*Try it*: Say how many lines in the entries hold the string "Chaumas", giving the number by itself.

Collection entries
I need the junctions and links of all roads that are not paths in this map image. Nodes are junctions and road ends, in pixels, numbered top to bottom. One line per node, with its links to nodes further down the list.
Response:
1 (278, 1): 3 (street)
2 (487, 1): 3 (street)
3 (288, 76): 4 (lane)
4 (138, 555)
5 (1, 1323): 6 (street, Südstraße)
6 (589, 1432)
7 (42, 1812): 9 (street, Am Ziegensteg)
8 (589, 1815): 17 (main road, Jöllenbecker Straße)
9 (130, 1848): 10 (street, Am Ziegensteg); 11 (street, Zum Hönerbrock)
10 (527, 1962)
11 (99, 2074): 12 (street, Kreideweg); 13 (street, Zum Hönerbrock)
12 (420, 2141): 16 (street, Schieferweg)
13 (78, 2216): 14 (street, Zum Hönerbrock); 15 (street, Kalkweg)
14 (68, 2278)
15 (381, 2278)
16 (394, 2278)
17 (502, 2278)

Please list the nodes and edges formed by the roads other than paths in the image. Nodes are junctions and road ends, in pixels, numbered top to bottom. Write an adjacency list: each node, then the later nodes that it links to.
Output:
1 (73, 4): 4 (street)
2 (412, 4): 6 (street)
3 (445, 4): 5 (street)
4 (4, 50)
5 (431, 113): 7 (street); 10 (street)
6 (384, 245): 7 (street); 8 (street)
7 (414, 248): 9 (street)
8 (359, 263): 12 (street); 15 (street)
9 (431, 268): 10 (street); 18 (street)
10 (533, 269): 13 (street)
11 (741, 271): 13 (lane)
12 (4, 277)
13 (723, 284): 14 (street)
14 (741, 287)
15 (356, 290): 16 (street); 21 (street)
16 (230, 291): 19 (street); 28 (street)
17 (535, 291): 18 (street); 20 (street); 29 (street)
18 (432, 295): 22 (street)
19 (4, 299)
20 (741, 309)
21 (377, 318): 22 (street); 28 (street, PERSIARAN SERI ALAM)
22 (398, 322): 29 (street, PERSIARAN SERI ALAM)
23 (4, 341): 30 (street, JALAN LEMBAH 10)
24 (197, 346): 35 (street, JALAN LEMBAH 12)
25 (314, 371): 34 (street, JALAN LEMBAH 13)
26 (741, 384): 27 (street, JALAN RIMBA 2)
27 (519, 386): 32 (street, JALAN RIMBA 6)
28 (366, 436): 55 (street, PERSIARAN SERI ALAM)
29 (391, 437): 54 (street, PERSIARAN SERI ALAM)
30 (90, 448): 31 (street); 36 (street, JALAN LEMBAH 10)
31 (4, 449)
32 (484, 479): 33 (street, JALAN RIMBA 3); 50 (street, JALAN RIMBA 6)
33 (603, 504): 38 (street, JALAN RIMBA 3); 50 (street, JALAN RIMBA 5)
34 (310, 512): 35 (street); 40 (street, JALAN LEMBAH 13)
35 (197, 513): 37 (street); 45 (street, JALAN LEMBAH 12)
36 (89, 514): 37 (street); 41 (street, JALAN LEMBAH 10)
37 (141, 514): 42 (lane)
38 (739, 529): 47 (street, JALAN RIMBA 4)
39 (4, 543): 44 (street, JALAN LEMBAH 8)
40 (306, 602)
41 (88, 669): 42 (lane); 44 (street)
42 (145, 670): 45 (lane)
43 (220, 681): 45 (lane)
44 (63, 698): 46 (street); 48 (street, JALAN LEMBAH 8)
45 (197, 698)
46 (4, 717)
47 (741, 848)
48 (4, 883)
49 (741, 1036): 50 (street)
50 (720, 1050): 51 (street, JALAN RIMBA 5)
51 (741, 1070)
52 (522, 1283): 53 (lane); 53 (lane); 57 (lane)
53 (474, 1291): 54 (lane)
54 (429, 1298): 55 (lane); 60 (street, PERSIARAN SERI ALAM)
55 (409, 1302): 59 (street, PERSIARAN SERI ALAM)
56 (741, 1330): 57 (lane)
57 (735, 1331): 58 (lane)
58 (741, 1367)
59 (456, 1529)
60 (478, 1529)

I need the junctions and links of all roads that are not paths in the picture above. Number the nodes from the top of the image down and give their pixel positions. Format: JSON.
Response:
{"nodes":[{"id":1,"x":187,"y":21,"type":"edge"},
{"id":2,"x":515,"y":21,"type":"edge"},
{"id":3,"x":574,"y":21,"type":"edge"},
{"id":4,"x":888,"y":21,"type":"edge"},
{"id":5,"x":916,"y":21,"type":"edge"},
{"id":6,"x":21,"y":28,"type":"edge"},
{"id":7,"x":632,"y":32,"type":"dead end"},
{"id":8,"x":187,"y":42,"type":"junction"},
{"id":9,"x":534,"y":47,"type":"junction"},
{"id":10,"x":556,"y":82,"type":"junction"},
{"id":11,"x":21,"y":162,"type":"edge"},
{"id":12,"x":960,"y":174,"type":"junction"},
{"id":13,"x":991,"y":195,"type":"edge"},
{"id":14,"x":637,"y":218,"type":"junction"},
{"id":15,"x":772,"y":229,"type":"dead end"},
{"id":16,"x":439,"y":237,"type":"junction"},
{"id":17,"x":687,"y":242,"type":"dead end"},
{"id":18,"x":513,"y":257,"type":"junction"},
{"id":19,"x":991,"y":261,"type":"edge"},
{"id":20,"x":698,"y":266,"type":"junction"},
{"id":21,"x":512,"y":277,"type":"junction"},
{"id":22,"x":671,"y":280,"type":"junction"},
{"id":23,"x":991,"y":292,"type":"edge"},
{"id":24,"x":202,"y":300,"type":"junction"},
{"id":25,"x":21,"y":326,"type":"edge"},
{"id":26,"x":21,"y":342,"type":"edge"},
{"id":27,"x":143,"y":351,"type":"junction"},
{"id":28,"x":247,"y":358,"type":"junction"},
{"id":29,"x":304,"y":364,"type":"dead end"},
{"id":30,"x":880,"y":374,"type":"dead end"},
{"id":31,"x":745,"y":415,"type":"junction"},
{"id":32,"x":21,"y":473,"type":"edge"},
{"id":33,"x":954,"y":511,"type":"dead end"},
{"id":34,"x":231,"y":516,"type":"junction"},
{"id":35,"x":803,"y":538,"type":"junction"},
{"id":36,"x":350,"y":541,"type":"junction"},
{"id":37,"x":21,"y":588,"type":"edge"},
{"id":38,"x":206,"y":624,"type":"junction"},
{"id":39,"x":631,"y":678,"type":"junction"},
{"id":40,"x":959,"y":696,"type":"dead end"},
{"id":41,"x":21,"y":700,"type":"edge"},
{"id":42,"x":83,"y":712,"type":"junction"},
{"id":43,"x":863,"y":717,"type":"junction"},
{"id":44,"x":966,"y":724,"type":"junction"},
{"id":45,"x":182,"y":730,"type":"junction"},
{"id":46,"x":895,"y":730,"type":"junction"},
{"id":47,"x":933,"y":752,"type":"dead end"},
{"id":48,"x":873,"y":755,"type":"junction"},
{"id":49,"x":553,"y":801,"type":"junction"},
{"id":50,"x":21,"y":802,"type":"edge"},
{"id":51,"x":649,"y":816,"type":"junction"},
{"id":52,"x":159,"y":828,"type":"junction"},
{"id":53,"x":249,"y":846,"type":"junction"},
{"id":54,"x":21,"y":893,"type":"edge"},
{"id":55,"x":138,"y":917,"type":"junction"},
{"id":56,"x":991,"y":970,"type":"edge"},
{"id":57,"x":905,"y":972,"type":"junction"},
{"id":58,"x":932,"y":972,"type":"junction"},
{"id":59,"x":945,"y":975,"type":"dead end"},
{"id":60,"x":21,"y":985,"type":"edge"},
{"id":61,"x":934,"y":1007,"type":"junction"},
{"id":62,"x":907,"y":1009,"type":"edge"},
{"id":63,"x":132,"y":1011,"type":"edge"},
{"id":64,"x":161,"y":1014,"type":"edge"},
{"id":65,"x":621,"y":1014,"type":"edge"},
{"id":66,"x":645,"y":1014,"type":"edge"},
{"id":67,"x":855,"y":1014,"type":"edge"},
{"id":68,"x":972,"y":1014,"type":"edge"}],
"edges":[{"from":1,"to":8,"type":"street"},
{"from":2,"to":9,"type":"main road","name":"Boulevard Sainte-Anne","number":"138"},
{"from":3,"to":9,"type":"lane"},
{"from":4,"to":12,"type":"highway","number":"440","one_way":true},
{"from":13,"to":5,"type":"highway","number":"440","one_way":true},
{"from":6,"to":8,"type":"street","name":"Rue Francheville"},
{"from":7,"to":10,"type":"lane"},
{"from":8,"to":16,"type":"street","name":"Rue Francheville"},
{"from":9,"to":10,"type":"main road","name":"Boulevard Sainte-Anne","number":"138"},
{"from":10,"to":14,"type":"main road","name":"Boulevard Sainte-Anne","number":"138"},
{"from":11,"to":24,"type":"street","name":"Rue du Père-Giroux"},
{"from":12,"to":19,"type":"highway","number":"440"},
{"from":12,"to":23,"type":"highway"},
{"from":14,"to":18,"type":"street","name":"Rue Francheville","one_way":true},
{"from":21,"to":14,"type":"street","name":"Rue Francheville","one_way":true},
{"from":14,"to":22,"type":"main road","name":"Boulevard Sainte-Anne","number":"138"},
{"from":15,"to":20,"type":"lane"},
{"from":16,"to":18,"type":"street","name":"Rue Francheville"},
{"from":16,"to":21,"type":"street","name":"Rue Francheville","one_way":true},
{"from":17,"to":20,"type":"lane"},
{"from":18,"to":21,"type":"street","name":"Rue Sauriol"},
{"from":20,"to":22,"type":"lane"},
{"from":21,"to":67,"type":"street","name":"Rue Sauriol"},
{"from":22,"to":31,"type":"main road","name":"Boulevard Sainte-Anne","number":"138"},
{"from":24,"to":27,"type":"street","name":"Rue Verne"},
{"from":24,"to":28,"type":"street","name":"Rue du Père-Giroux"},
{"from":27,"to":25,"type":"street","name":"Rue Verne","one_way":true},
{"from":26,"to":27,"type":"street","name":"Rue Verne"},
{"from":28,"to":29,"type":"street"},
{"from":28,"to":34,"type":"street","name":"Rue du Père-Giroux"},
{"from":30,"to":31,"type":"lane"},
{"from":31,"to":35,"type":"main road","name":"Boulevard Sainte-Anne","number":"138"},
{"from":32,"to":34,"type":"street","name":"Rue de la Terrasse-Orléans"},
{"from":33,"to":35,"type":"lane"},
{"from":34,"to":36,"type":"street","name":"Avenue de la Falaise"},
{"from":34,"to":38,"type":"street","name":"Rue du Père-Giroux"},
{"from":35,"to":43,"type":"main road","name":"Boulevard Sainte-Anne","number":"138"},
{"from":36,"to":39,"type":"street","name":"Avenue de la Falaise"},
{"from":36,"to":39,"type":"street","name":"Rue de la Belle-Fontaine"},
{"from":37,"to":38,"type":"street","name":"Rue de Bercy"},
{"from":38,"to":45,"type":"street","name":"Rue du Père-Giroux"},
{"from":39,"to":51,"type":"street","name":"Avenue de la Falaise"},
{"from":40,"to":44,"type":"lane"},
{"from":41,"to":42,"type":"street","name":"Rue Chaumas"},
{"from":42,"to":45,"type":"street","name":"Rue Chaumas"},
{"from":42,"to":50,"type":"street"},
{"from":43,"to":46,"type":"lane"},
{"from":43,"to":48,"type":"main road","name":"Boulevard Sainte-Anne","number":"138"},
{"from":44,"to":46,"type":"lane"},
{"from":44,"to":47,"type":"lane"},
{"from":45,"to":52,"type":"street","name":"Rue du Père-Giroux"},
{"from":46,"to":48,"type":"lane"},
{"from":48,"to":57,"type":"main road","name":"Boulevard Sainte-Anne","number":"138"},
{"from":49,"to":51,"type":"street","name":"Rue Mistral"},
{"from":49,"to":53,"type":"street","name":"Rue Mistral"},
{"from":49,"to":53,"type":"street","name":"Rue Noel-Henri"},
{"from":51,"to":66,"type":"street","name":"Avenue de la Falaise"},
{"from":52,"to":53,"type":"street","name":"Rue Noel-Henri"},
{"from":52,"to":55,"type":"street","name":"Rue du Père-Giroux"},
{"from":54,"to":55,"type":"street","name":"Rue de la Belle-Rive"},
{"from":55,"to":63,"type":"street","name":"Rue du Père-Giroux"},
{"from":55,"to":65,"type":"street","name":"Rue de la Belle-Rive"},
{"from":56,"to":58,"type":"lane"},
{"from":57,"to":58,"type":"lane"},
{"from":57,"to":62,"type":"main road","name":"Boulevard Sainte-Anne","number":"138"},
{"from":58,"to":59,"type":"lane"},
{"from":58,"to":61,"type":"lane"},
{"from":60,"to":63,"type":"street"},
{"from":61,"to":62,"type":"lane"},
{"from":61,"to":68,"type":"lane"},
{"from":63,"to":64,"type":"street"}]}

*Answer box*: 2